Neither of us are very subtle about looking each other over for telltale signs. Some of them change with the trends, with the Ripples of the moment — wickervine arm wraps and tessel trainer treads and, well, I try not to know about all this. Others are timeless: sigils and notches and embeds, a certain forever-faraway look in the eyes. This woman has none of those. With her chunky black frames and striped T-shirt filling out her overalls, she’s determined to look and sound like she moved from the countryside last week. Me? Well, I finally had my coral sigil tattoo lasered over, and you can only see the scars in the right light...
She purses her lips, deferring judgement. “Anyway. Lots of wards are trying to claw back their feeds. We’re fine, I mean, but they’re still adding riders to the leases, tight access controls and all that. And with undergrads now, and half of them wannabe chasers, I’m sorry to say we have a new policy on guest observation slots. You’ll need a faculty member to sign off on your request.” She blinks, possibly for the first time. “Who are you with? I’m Yue Fang, by the way.”
Finally Yue Fang unlocks the office, drops her drives onto a couch, and fetches a tablet for me to fill out “just a liiittle bit of paperwork”. The waiting area is spartan, and behind it is a long hall of closed doors. Only tight timetables pasted up on A4 paper provide any hint of what goes on here. I peer glumly at the tablet and the twenty-eight places it says I need to sign.

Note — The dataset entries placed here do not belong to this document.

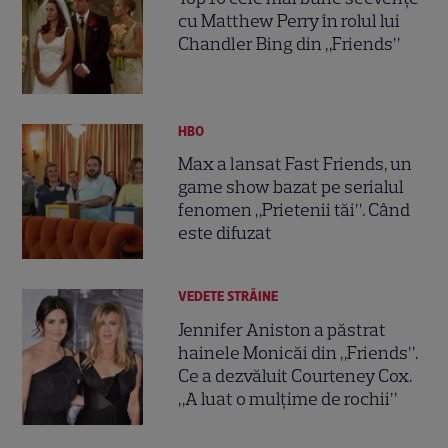
cu Matthew Perry în rolul lui
Chandler Bing din „Friends”
HBO
Max a lansat Fast Friends, un
game show bazat pe serialul
fenomen „Prietenii tăi”. Când
este difuzat
VEDETE STRĂINE
Jennifer Aniston a păstrat
hainele Monicăi din „Friends”.
Ce a dezvăluit Courteney Cox.
„A luat o mulțime de rochii”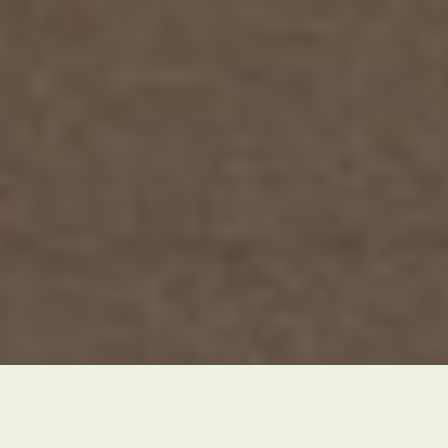
Encontre o produto ideal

“I wonder,” I begin, breaking a weird and humming silence. “If it helps at all, I don’t actually want to enter loop-lock myself. It’d actually save me a bunch of time if I didn’t. What I want is to search the Sea for a particular pattern. Is that something you could just do for me?”
I wave a thumb drive loaded with Deng’s mathematical model of the diving-bell. Yue looks thoughtful, looks around at all the nothing in the room. She looks back at me, newly curious. “Who did you say your advisor was?”
And of course now is when Cai Yuhui appears in the hallway.